═════ Estratto ═════

LOUIS VUITTON, IL VIAGGIO CONTINUA
Team ISSUE - Marzo 13th, 2026
La nuova collezione stagionale di Louis Vuitton ha chiuso la Paris Fashion Week con una sfilata presentata nella Cour Carrée del Louvre. Sotto la direzione creativa di Nicolas Ghesquière, la maison ha trasformato lo storico cortile in un paesaggio scenografico ispirato alle montagne e alla natura, offrendo come messaggio una proposta che esplora il rapporto tra l’essere umano e il suo ambiente. La collezione propone una visione di folclore contemporaneo, in cui riferimenti al viaggio, al paesaggio e alle culture nomadi si riflettono in capi di forte presenza visiva e in una messa in scena che fonde fantasia ed elementi naturali.

═════

**Azione richiesta A:**
Riassumi l'estratto sulla sfilata di Louis Vuitton in due frasi.
**Azione richiesta B:**
Elenca, per favore, i riferimenti che secondo l'estratto si riflettono nei capi della collezione.
**Azione richiesta C:**
Riproduci fedelmente la parte dell'estratto che comincia con le parole "LOUIS VUITTON, IL" e si conclude dopo "ed elementi naturali.".

═════ Dati mostrati ═════

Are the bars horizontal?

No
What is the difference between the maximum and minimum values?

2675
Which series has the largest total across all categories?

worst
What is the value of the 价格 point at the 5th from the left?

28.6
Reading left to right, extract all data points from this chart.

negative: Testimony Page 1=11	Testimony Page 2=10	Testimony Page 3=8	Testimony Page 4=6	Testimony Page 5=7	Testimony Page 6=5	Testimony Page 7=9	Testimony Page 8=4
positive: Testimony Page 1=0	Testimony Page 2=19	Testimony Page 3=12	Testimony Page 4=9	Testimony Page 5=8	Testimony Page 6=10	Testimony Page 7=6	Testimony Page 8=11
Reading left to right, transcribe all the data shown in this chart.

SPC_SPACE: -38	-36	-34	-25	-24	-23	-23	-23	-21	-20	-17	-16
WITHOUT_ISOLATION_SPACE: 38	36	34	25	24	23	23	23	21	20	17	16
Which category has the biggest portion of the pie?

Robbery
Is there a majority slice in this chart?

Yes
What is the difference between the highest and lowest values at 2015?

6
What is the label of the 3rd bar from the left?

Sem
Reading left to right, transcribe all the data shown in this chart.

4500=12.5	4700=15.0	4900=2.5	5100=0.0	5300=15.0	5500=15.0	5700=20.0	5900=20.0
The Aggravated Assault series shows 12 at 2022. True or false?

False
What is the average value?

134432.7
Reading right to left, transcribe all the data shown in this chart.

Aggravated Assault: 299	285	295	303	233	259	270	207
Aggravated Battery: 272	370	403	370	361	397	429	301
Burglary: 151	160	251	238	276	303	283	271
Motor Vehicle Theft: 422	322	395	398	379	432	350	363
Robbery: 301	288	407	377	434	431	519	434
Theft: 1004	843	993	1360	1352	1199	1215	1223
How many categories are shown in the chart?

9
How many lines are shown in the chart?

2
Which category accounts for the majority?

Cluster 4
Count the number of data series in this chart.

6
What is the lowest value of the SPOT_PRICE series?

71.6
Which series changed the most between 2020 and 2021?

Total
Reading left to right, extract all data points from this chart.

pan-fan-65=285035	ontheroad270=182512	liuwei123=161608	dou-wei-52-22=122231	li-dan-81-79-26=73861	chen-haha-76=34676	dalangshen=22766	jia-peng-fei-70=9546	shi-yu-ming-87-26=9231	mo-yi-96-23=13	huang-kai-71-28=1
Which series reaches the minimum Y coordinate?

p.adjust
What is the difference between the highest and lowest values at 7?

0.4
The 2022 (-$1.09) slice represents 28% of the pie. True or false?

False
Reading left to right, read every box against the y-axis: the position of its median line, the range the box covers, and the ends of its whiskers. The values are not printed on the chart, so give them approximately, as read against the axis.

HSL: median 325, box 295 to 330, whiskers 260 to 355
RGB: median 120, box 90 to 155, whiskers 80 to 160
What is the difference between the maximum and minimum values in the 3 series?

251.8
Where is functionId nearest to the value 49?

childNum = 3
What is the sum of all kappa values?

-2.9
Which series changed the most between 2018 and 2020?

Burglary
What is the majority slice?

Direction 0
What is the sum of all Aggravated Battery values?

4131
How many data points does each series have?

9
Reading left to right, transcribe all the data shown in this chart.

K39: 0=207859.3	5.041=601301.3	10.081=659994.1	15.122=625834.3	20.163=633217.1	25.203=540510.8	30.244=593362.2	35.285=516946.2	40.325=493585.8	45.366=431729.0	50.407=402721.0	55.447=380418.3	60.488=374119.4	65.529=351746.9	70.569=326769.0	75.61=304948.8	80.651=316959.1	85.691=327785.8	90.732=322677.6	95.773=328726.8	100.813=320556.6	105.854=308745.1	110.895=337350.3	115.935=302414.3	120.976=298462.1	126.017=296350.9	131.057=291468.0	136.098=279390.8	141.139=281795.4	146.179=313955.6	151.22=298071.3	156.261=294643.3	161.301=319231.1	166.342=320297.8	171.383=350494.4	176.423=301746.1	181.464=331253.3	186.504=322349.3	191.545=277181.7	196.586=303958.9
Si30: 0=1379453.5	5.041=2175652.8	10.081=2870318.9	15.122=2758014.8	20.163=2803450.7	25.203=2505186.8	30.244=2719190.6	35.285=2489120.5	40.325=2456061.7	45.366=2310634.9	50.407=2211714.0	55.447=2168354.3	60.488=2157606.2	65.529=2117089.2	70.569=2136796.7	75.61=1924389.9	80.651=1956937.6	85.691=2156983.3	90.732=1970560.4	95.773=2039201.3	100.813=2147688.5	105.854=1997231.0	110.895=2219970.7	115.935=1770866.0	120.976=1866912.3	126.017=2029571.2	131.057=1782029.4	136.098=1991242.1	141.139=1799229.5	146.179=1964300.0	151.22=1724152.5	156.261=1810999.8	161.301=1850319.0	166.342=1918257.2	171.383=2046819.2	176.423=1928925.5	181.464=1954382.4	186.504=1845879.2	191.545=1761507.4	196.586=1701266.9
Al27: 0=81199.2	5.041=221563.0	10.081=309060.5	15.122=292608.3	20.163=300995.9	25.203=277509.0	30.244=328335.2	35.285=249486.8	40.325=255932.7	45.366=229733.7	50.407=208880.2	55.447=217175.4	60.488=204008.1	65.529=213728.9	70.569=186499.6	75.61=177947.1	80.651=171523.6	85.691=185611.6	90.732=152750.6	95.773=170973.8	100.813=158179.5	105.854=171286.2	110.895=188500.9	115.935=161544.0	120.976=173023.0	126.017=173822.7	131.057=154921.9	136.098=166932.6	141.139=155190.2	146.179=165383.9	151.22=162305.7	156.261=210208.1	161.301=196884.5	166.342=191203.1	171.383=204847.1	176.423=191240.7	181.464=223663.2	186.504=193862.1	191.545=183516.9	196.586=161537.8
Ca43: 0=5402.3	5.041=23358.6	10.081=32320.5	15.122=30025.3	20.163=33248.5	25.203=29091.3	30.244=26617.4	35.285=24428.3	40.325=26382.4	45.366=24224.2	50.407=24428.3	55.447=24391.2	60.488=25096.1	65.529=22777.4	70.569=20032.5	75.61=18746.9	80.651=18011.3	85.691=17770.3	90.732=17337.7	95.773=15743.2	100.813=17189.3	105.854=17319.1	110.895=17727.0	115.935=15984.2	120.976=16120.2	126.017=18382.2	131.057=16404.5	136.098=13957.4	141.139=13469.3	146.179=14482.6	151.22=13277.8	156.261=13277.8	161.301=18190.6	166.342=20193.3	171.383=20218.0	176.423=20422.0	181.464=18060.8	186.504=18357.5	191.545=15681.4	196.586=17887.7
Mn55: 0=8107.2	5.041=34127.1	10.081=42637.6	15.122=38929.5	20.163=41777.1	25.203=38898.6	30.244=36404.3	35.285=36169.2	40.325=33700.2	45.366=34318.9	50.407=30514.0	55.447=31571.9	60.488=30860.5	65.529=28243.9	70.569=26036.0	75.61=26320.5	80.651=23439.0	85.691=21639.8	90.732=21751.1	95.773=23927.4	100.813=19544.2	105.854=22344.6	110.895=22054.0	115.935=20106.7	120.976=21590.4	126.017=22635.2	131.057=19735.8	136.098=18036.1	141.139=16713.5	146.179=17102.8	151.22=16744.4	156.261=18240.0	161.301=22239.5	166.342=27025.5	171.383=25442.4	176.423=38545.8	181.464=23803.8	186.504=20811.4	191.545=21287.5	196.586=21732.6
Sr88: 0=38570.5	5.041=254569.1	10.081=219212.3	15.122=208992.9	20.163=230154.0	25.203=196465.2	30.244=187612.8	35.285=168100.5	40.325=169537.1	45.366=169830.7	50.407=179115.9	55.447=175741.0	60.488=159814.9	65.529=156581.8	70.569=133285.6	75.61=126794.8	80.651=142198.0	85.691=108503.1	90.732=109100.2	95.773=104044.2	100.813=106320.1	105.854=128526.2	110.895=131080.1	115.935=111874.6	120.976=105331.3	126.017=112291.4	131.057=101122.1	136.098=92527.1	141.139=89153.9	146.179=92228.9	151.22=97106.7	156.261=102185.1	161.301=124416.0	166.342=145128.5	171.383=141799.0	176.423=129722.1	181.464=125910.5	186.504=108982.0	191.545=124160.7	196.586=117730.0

═════

**Risultato A:**
La nuova collezione stagionale di Louis Vuitton, sotto la direzione creativa di Nicolas Ghesquière, ha chiuso la Paris Fashion Week con una sfilata nella Cour Carrée del Louvre, trasformata in un paesaggio scenografico ispirato alle montagne e alla natura. La collezione esplora il rapporto tra l'essere umano e il suo ambiente con una visione di folclore contemporaneo che richiama il viaggio, il paesaggio e le culture nomadi.

**Risultato B:**
- il viaggio
- il paesaggio
- le culture nomadi

**Risultato C:**
LOUIS VUITTON, IL VIAGGIO CONTINUA
Team ISSUE - Marzo 13th, 2026
La nuova collezione stagionale di Louis Vuitton ha chiuso la Paris Fashion Week con una sfilata presentata nella Cour Carrée del Louvre. Sotto la direzione creativa di Nicolas Ghesquière, la maison ha trasformato lo storico cortile in un paesaggio scenografico ispirato alle montagne e alla natura, offrendo come messaggio una proposta che esplora il rapporto tra l’essere umano e il suo ambiente. La collezione propone una visione di folclore contemporaneo, in cui riferimenti al viaggio, al paesaggio e alle culture nomadi si riflettono in capi di forte presenza visiva e in una messa in scena che fonde fantasia ed elementi naturali.